花著雨眉睫一顫,瞪大眼睛,將他深深看進眼裏。
“你以為是他來救我的?”
“不是以為,是確定!”姬鳳離背靠着牢門逆風傲立,白色衣衫翻卷如雲,眸光如寒刃劈風而來,直抵她心。
花著雨心中一滯,她知道,蕭胤在喜堂上臨去前說的那句話絕不是隨意說的。那麼,這些黑衣人肯定是他派來的了,他顯然也知道,要從刑部大牢救人並非易事。但他還是派人來了,倘若救不走她,也可以讓姬鳳離認為她和爹爹還有聯絡。
“你還以為什麼,以為我會隨他走,對不對?”花著雨壓下心頭那悵然若失的情緒,平靜地開口。
姬鳳離沉默不語。
牢房內,已經重歸寂靜,禁衛軍早已退了出去,銅手臨走之前,將一支火把插在牢房內,斗大的牢室內,剎那間明亮起來。
“以為太上皇是我所殺的對不對?”花著雨痛聲問道,好似被萬蟻噬心,這種心酸如密密麻麻的蟻蟲爬過心頭,痛楚難當。
“以為我這些日子留在宮中,根本就是有目的是不是?”花穆和皇甫無雙舉事的事情,他不可能不知曉。可是,他卻根本沒有告訴她。
“你以為我要害炎帝,害你,對不對?”她澀聲問道。一顆心絞成一團,疼得花著雨幾乎站立不住,“我問你,那一夜,你並非發病,而是故意的,對不對?”
姬鳳離靠在牢門口,良久沒說話。稀薄伶仃的火把亮光映照在他的側臉上,睫毛顫動着,在臉頰上投下一片陰影。
她多少是了解他的。他想要的東西,絕對不會輕言放棄,可是他也從不屑硬來。他外表溫雅淡定,可是骨子裏卻有着極為徹底的驕傲,即便他胸中澎湃着可怕的怒氣,也能化作唇角一抹雲淡風輕的笑意。
這些日子在宮中,自己曾兩度拒絕他,如若他硬來,她想她也拒絕不了。但他沒有,他只會用最溫柔的舉措不經意般一步步靠近她,一點點地蠶食。他寵她,憐她,為她做所有他能做到的事情,直到她沉浸在幸福之中,而他,就是用他那凌厲的溫柔,將她俘虜,直至吞噬。

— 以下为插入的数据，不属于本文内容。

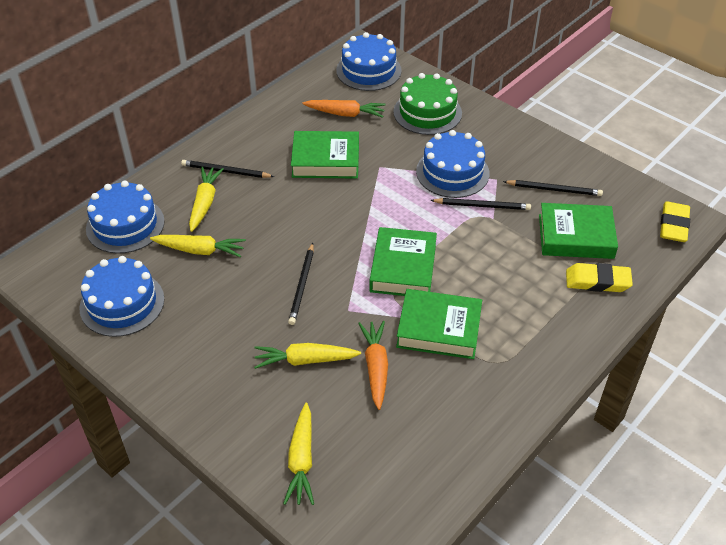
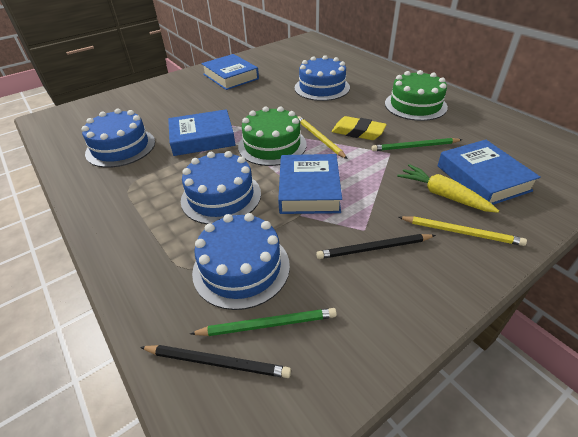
black pencil: 4 -> 2
blue book: 0 -> 4
green book: 4 -> 0
green cake: 1 -> 2
green pencil: 0 -> 2
orange carrot: 2 -> 0
yellow carrot: 4 -> 1
yellow eraser: 2 -> 1
yellow pencil: 0 -> 2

“你現在要做什麼?殺了我嗎,替你父皇報仇?或者是將我交到刑部,讓百官審理,最好也給我個凌遲之刑?還是拿我做人質,去要挾我爹爹花穆和皇甫無雙?”她淡淡問道,一句比一句凌厲。
姬鳳離淡淡地瞥了她一眼,眼中是波瀾不驚的暗淡,他忽然一言不發轉身出去了。
他走了!甚至於不屑和她再說話。
花著雨苦澀一笑,她很冷,很累,轉身坐到牆邊,閉上眼眸歇息。
牢房內靜悄悄的,片刻后,有腳步聲走來走去。她也懶得去看,她知道,她目前出不了天牢,姬鳳離不會放她走。
也不知過了多久,牢房內終於寂靜下來,她睜開眼睛,眼前卻是一片耀目的紅。她以為在做夢,閉上眼,再次睜開,還是一片紅彤彤的。

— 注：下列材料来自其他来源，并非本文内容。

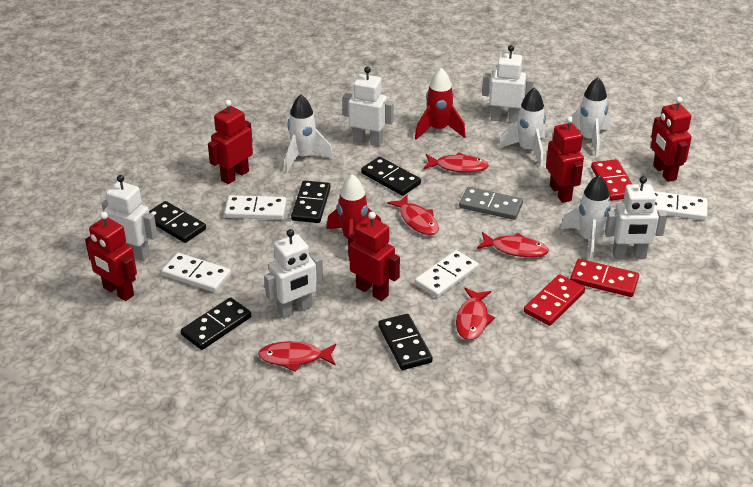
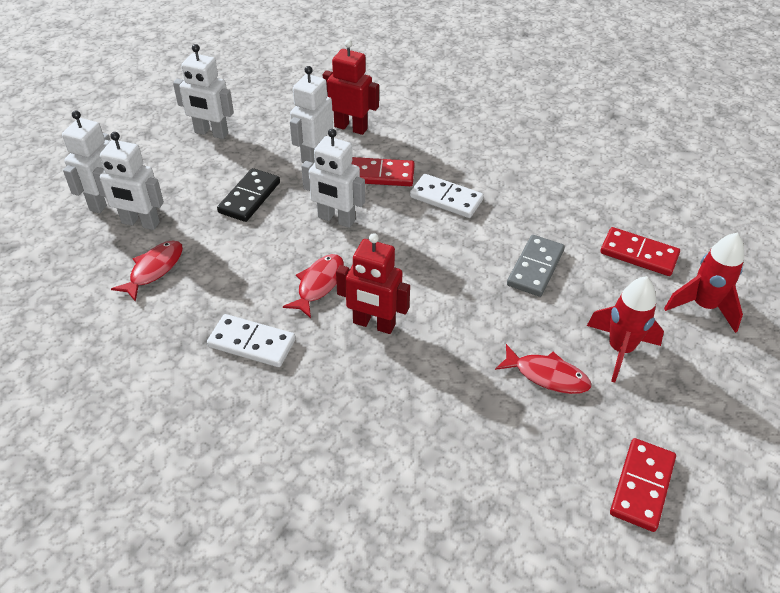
black domino: 5 -> 1
red fish: 5 -> 3
red robot: 5 -> 2
white domino: 4 -> 2
white rocket: 4 -> 0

整間牢房,已經被大紅色帷幔圍了起來,屋正中,放着一張床榻,上面鋪着大紅色鴛鴦戲水的錦被,床頭的几案上,龍鳳燭台上燃燒的,是兩支龍鳳紅燭。不知不覺間,牢房已經被裝飾成了洞房。
姬鳳離將牢房的大門緊緊關上,回身笑望着她,眉眼彎彎……
花著雨在他的笑意下,向後縮了縮。他的父皇剛剛薨了,宮中有多少事情等着他去做,他卻留在這裏,將她的牢房佈置成這樣子,他要做什麼?
國喪期間,百姓不準嫁娶,妓院樂坊不準唱曲奏樂,家家戶戶門前要掛白幡,可姬鳳離卻將牢房佈置成了洞房。
“姬鳳離,你這是做什麼?”花著雨冷聲問道。
“寶兒,你忘了今夜是什麼日子嗎?”姬鳳離柔聲說道,伸指一扯,他身上白色的孝服便如雲朵般飄落,露出了裏面始終不曾脫下的大紅喜袍。
她自然不會忘記今夜是什麼日子,但她依然不可置信地說道:“姬鳳離,你父皇剛剛薨了!”
“那又如何,他早晚會薨的!”他冷漠地說道。他心中不是不難過的,可是,人已經去了,難過又有什麼用?遵守那些俗禮又有何用?
他伸手端起几案上一杯茶,慢條斯理地順着杯沿吹了一圈,白玉無瑕的臉,被蒸騰的霧氣籠罩,好似浸潤過的水墨畫,眸亮唇紅,眉睫烏黑。
“你不是以為我是兇手嗎?”花著雨靜靜說道。
“你也是我的妻!”優雅的帶着磁性的聲線,慵懶地在牢內響起。
“我不是,你滾!”花著雨冷聲說道,她以為他並不相信她是兇手,卻沒想到他還是以為她是。
“寶兒,喝點茶!”他端着茶盞,緩步走到她面前,將茶水送到她唇邊。
花著雨一揮手,手上戴着的鎖鏈一甩,便將茶盞擊碎,掉落在青石地面上,濺了姬鳳離一身。他拂了拂衣角,站在她面前,深深地看着她。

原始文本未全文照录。